A strange thing had been happening for a long time. Many of the warriors and hunters had become so dependent upon their guns that they had lost the stealthy skills needed for bow hunting. Mostly the older men, who had grown up with bows in their hands, and a few of the boys like Tecumseh who had until recently hunted only with bows, could still go out with a quiver of arrows and expect to bring home meat. Many of the young men did not even know how to find good flint or obsidian and knap it to make arrowheads. Once Tecumseh heard Blue Jacket say of this dependency on guns and other iron things: “It is another curse the white man has brought.” When Tecumseh heard this he realized how true it was and how sad. It was like the iron kettles and steel fire strikers the women now used: they thought they had to have them, although a few generations ago there had been no such things. If a woman broke or lost one, she would cry and think she could never start a fire or cook again unless she could obtain another one right away. “To me,” Blue Jacket grumbled once, “it seems that a woman lives only for the day she can go to the British trading post and buy something the traders have made her think it is necessary to have. She would rather show a red blanket of wool than a beautiful doeskin she has tanned herself,” he muttered. The men he was talking to nodded their heads and wondered secretly if Blue Jacket was grumbling about all this because his own paleface wife was asking for too many things. If he hated the whites’ things so much, why had
he married a white woman? They smiled. There was not much about Blue Jacket that was amusing. So they liked this.

I
N THIS WINTER
, T
ECUMSEH AND
B
IG
F
ISH HUNTED TOGETHER
on the snowy plains and in the frosty woods when the early morning air was hazy blue and sparkling with rime. Tecumseh helped Big Fish make a strong bow of hickory, showing him how to shave the white wood down to the right shape and steam and tie it to produce the right curvature, and then taught him to make arrows and to shoot them quickly and accurately. Big Fish was already good with a gun.
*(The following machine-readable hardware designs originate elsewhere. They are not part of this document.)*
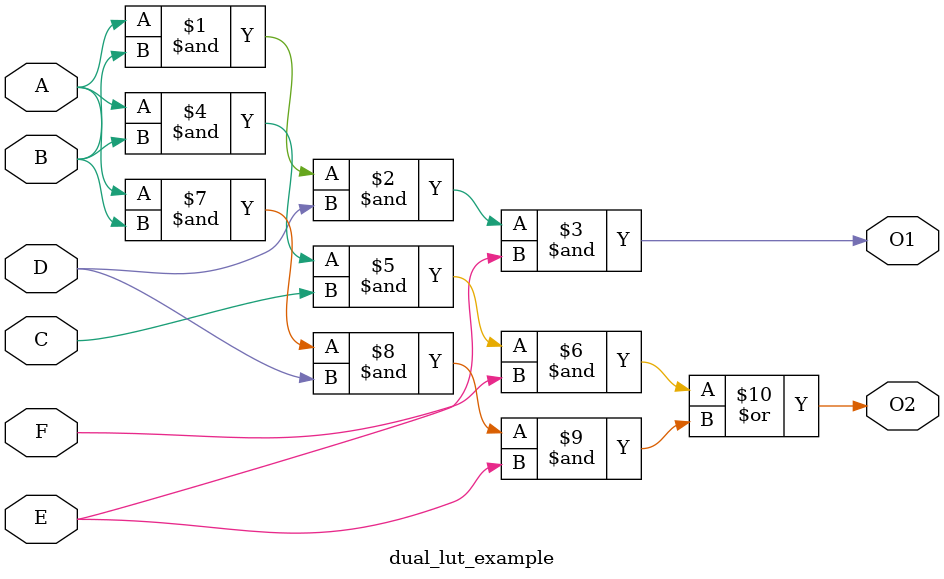
<source format=v>
module dual_lut_example (
    input  wire A,
    input  wire B,
    input  wire C,
    input  wire D,
    input  wire E,
    input  wire F,
    output wire O1,
    output wire O2
);

    // 逻辑实现
    assign O1 = A & B & D & E;
    assign O2 = (A & B & C & F) | (A & B & D & E);

endmodule

</source>
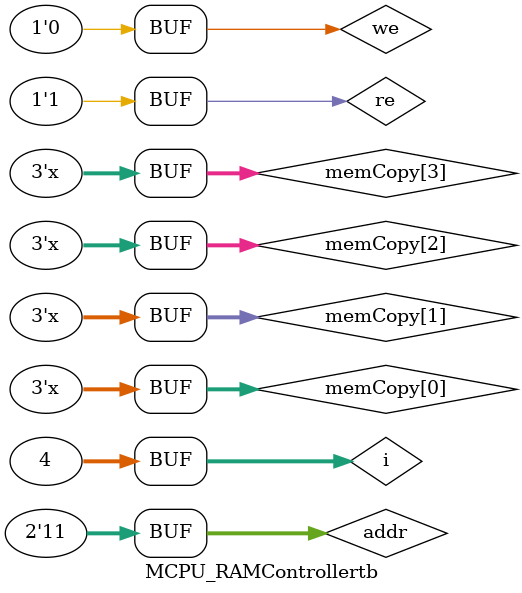
<source format=v>
module MCPU_RAMControllertb();

parameter WORD_SIZE=3;
parameter ADDR_WIDTH=2;
parameter RAM_SIZE=1<<ADDR_WIDTH;

reg we, re;
reg [WORD_SIZE-1:0] datawr;
reg [ADDR_WIDTH-1:0] addr;
reg [ADDR_WIDTH-1:0] instraddr;

reg [WORD_SIZE-1:0] datard;
reg [WORD_SIZE-1:0] instrrd;

wire [WORD_SIZE-1:0] datard_tb;
wire [WORD_SIZE-1:0] instrrd_tb;

MCPU_RAMController #(.WORD_SIZE(WORD_SIZE), .ADDR_WIDTH(ADDR_WIDTH)) tb_ram (
	.we(we), .re(re),
	.datawr(datawr), .addr(addr), .instraddr(instraddr),
	.datard(datard_tb), .instrrd(instrrd_tb)
);

reg [WORD_SIZE-1:0] memCopy[RAM_SIZE-1:0];

always #5 datawr[0] = $random;
always #5 datawr[1] = $random;
always #5 datawr[2] = $random;

integer i;
initial begin
	for(i = 0; i < RAM_SIZE; i = i + 1) begin
	#5
		we = 1;
		re = 0;
		addr = i;
	end
	for(i = 0; i < RAM_SIZE; i = i + 1) begin
	#5
		we = 0;
		re = 1;
		addr = i;
	end
end

always @ (addr or we or re or datawr)
begin
  if(we)begin
    memCopy[addr]=datawr;
  end
  if(re) begin
    datard=memCopy[addr];
  end
end
endmodule

</source>
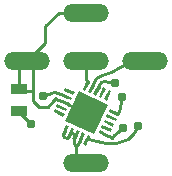
<source format=gbl>
G04 (created by PCBNEW (2013-jul-07)-stable) date Fri 20 Feb 2015 12:40:47 AM EST*
%MOIN*%
G04 Gerber Fmt 3.4, Leading zero omitted, Abs format*
%FSLAX34Y34*%
G01*
G70*
G90*
G04 APERTURE LIST*
%ADD10C,0.00590551*%
%ADD11R,0.055X0.035*%
%ADD12O,0.153543X0.0590551*%
%ADD13C,0.031*%
%ADD14C,0.0095*%
G04 APERTURE END LIST*
G54D10*
G54D11*
X37130Y-20465D03*
X37130Y-19715D03*
G54D10*
G36*
X39643Y-21231D02*
X38662Y-20773D01*
X39119Y-19792D01*
X40100Y-20249D01*
X39643Y-21231D01*
X39643Y-21231D01*
G37*
G36*
X39358Y-21608D02*
X39269Y-21567D01*
X39419Y-21246D01*
X39508Y-21287D01*
X39358Y-21608D01*
X39358Y-21608D01*
G37*
G36*
X39180Y-21525D02*
X39091Y-21484D01*
X39240Y-21162D01*
X39330Y-21204D01*
X39180Y-21525D01*
X39180Y-21525D01*
G37*
G36*
X39001Y-21442D02*
X38912Y-21400D01*
X39062Y-21079D01*
X39151Y-21121D01*
X39001Y-21442D01*
X39001Y-21442D01*
G37*
G36*
X38823Y-21359D02*
X38734Y-21317D01*
X38884Y-20996D01*
X38973Y-21038D01*
X38823Y-21359D01*
X38823Y-21359D01*
G37*
G36*
X38645Y-21276D02*
X38555Y-21234D01*
X38705Y-20913D01*
X38794Y-20954D01*
X38645Y-21276D01*
X38645Y-21276D01*
G37*
G36*
X38284Y-20488D02*
X38326Y-20399D01*
X38647Y-20549D01*
X38605Y-20638D01*
X38284Y-20488D01*
X38284Y-20488D01*
G37*
G36*
X38367Y-20310D02*
X38409Y-20221D01*
X38730Y-20371D01*
X38688Y-20460D01*
X38367Y-20310D01*
X38367Y-20310D01*
G37*
G36*
X38450Y-20132D02*
X38492Y-20042D01*
X38813Y-20192D01*
X38772Y-20281D01*
X38450Y-20132D01*
X38450Y-20132D01*
G37*
G36*
X38534Y-19953D02*
X38575Y-19864D01*
X38896Y-20014D01*
X38855Y-20103D01*
X38534Y-19953D01*
X38534Y-19953D01*
G37*
G36*
X38617Y-19775D02*
X38658Y-19686D01*
X38980Y-19835D01*
X38938Y-19925D01*
X38617Y-19775D01*
X38617Y-19775D01*
G37*
G36*
X39404Y-19414D02*
X39493Y-19456D01*
X39343Y-19777D01*
X39254Y-19735D01*
X39404Y-19414D01*
X39404Y-19414D01*
G37*
G36*
X39582Y-19497D02*
X39672Y-19539D01*
X39522Y-19860D01*
X39433Y-19819D01*
X39582Y-19497D01*
X39582Y-19497D01*
G37*
G36*
X39761Y-19581D02*
X39850Y-19622D01*
X39700Y-19943D01*
X39611Y-19902D01*
X39761Y-19581D01*
X39761Y-19581D01*
G37*
G36*
X39939Y-19664D02*
X40028Y-19705D01*
X39879Y-20027D01*
X39789Y-19985D01*
X39939Y-19664D01*
X39939Y-19664D01*
G37*
G36*
X40118Y-19747D02*
X40207Y-19789D01*
X40057Y-20110D01*
X39968Y-20068D01*
X40118Y-19747D01*
X40118Y-19747D01*
G37*
G36*
X40478Y-20534D02*
X40437Y-20623D01*
X40115Y-20474D01*
X40157Y-20384D01*
X40478Y-20534D01*
X40478Y-20534D01*
G37*
G36*
X40395Y-20713D02*
X40353Y-20802D01*
X40032Y-20652D01*
X40074Y-20563D01*
X40395Y-20713D01*
X40395Y-20713D01*
G37*
G36*
X40312Y-20891D02*
X40270Y-20980D01*
X39949Y-20830D01*
X39991Y-20741D01*
X40312Y-20891D01*
X40312Y-20891D01*
G37*
G36*
X40229Y-21069D02*
X40187Y-21159D01*
X39866Y-21009D01*
X39907Y-20920D01*
X40229Y-21069D01*
X40229Y-21069D01*
G37*
G36*
X40145Y-21248D02*
X40104Y-21337D01*
X39783Y-21187D01*
X39824Y-21098D01*
X40145Y-21248D01*
X40145Y-21248D01*
G37*
G54D12*
X37401Y-18799D03*
X39370Y-18799D03*
X41338Y-18799D03*
X39370Y-17185D03*
X39370Y-22185D03*
G54D13*
X37536Y-20880D03*
X37945Y-19964D03*
X40599Y-21034D03*
X40552Y-19978D03*
X40332Y-19527D03*
X41092Y-20951D03*
G54D14*
X37130Y-20465D02*
X37130Y-20474D01*
X37130Y-20474D02*
X37536Y-20880D01*
X38306Y-19826D02*
X37945Y-19964D01*
X38428Y-19842D02*
X38306Y-19826D01*
X38444Y-19853D02*
X38428Y-19842D01*
X38598Y-19927D02*
X38444Y-19853D01*
X38715Y-19983D02*
X38598Y-19927D01*
X37605Y-19796D02*
X37211Y-19796D01*
X37211Y-19796D02*
X37130Y-19715D01*
X37130Y-19715D02*
X37130Y-19070D01*
X37130Y-19070D02*
X37401Y-18799D01*
X38010Y-17913D02*
X38010Y-17625D01*
X38450Y-17185D02*
X39370Y-17185D01*
X38010Y-17625D02*
X38450Y-17185D01*
X38010Y-17913D02*
X38010Y-18189D01*
X38010Y-18189D02*
X37401Y-18799D01*
X38933Y-20303D02*
X39381Y-20511D01*
X38890Y-20283D02*
X38933Y-20303D01*
X38792Y-20238D02*
X38890Y-20283D01*
X38749Y-20218D02*
X38792Y-20238D01*
X38632Y-20162D02*
X38749Y-20218D01*
X38514Y-20109D02*
X38632Y-20162D01*
X38354Y-20038D02*
X38514Y-20109D01*
X38349Y-20033D02*
X38354Y-20038D01*
X38348Y-20032D02*
X38349Y-20033D01*
X38260Y-20130D02*
X38348Y-20032D01*
X38278Y-20132D02*
X38260Y-20130D01*
X38086Y-20304D02*
X38278Y-20132D01*
X37804Y-20304D02*
X38086Y-20304D01*
X37605Y-20105D02*
X37804Y-20304D01*
X37605Y-18799D02*
X37605Y-19796D01*
X37605Y-19796D02*
X37605Y-20105D01*
X37401Y-18799D02*
X37605Y-18799D01*
X40307Y-21259D02*
X40599Y-21034D01*
X40234Y-21340D02*
X40307Y-21259D01*
X40130Y-21297D02*
X40234Y-21340D01*
X40124Y-21294D02*
X40130Y-21297D01*
X40081Y-21274D02*
X40124Y-21294D01*
X39964Y-21217D02*
X40081Y-21274D01*
X40460Y-20490D02*
X40552Y-19978D01*
X40434Y-20514D02*
X40460Y-20490D01*
X40414Y-20557D02*
X40434Y-20514D01*
X40297Y-20504D02*
X40414Y-20557D01*
X39954Y-19444D02*
X40332Y-19527D01*
X39862Y-19492D02*
X39954Y-19444D01*
X39805Y-19601D02*
X39862Y-19492D01*
X39785Y-19644D02*
X39805Y-19601D01*
X39730Y-19762D02*
X39785Y-19644D01*
X39605Y-19561D02*
X39552Y-19679D01*
X39700Y-19362D02*
X39605Y-19561D01*
X39894Y-19258D02*
X39700Y-19362D01*
X40096Y-19194D02*
X39894Y-19258D01*
X40181Y-19161D02*
X40096Y-19194D01*
X40866Y-18799D02*
X40181Y-19161D01*
X41338Y-18799D02*
X40866Y-18799D01*
X39427Y-19478D02*
X39374Y-19596D01*
X39384Y-19458D02*
X39427Y-19478D01*
X39359Y-19433D02*
X39384Y-19458D01*
X39359Y-18799D02*
X39359Y-19433D01*
X39370Y-18799D02*
X39359Y-18799D01*
X40964Y-21185D02*
X41092Y-20951D01*
X40750Y-21399D02*
X40964Y-21185D01*
X40350Y-21534D02*
X40750Y-21399D01*
X40032Y-21534D02*
X40350Y-21534D01*
X39564Y-21421D02*
X40032Y-21534D01*
X39467Y-21375D02*
X39564Y-21421D01*
X39424Y-21355D02*
X39467Y-21375D01*
X39388Y-21427D02*
X39424Y-21355D01*
X39030Y-21260D02*
X39032Y-21261D01*
X38987Y-21240D02*
X39030Y-21260D01*
X38898Y-21198D02*
X38987Y-21240D01*
X38855Y-21178D02*
X38898Y-21198D01*
X38853Y-21177D02*
X38855Y-21178D01*
X38976Y-21378D02*
X39032Y-21261D01*
X38956Y-21421D02*
X38976Y-21378D01*
X38953Y-21427D02*
X38956Y-21421D01*
X38953Y-21540D02*
X38953Y-21427D01*
X38974Y-21570D02*
X38953Y-21540D01*
X39035Y-21630D02*
X38974Y-21570D01*
X39035Y-22185D02*
X39370Y-22185D01*
X39035Y-21630D02*
X39035Y-22185D01*
X39134Y-21504D02*
X39035Y-21630D01*
X39154Y-21461D02*
X39134Y-21504D01*
X39210Y-21344D02*
X39154Y-21461D01*
X38622Y-21212D02*
X38675Y-21094D01*
X38602Y-21255D02*
X38622Y-21212D01*
X38600Y-21257D02*
X38602Y-21255D01*
X38600Y-21294D02*
X38600Y-21257D01*
X38626Y-21320D02*
X38600Y-21294D01*
X38715Y-21362D02*
X38626Y-21320D01*
X38752Y-21362D02*
X38715Y-21362D01*
X38778Y-21338D02*
X38752Y-21362D01*
X38798Y-21294D02*
X38778Y-21338D01*
X38853Y-21177D02*
X38798Y-21294D01*
M02*

</source>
Tecumseh loved the bow and took great pleasure in shooting with it. “A bow,” he said, “is a beautiful thing, and does not make a noise like a gun that animals learn to fear and move away from. Best, it is not something that white men made and that only white men can repair.”
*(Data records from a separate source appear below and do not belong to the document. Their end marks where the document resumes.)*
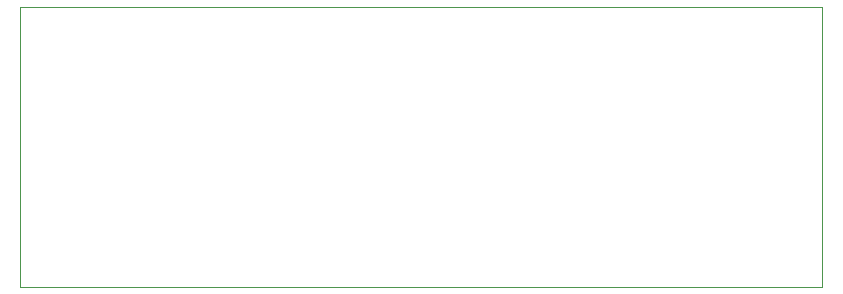
<source format=gbr>
%TF.GenerationSoftware,KiCad,Pcbnew,8.0.5*%
%TF.CreationDate,2025-07-01T10:48:08-04:00*%
%TF.ProjectId,pcb_battery_stub,7063625f-6261-4747-9465-72795f737475,rev?*%
%TF.SameCoordinates,Original*%
%TF.FileFunction,Profile,NP*%
%FSLAX46Y46*%
G04 Gerber Fmt 4.6, Leading zero omitted, Abs format (unit mm)*
G04 Created by KiCad (PCBNEW 8.0.5) date 2025-07-01 10:48:08*
%MOMM*%
%LPD*%
G01*
G04 APERTURE LIST*
%TA.AperFunction,Profile*%
%ADD10C,0.050000*%
%TD*%
G04 APERTURE END LIST*
D10*
X488700000Y-76700000D02*
X556600000Y-76700000D01*
X556600000Y-100400000D01*
X488700000Y-100400000D01*
X488700000Y-76700000D01*
M02*

</source>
When Tecumseh stood silent in the silent woods, on snowshoes he had made, his feet and calves protected by moccasins and leggings his sister had made for him from the hide of a deer he had killed, his muscles straining to pull the bowstring and a buck or elk just turning its eyes toward him in its last moment of life, he felt that he was like the first Shawnee in the Beginning, and he could almost forget that there were such creatures as white men. Even when Big Fish was beside him, with his strange, pale, freckled face and pink lips, Tecumseh could almost forget the white men, because Big Fish in spirit was becoming the best kind of a Shawnee. He was hardy and bold. He could wade through broken ice in pursuit of fleeing prey and not groan and shake from it. He would not squall in dismay if Tecumseh exuberantly jumped on him and wrestled him down into a wet snowbank; instead, he would laugh and give a fierce whoop or growl like a bear and fight with great energy. In their war games with large groups of boys from the village, Big Fish would always want to be Tecumseh’s subchief, but if the sticks fell in such a way that he was on the other side, he would accept that and fall back on his own wily strategies, and the things he had learned from Tecumseh would make him a more formidable opponent.

And even in these cold and hungry times, Big Fish seemed to love being a Shawnee. He was happier than almost anyone else in the town—perhaps, Tecumseh would think, because he does not know how much better it was for us in the other times.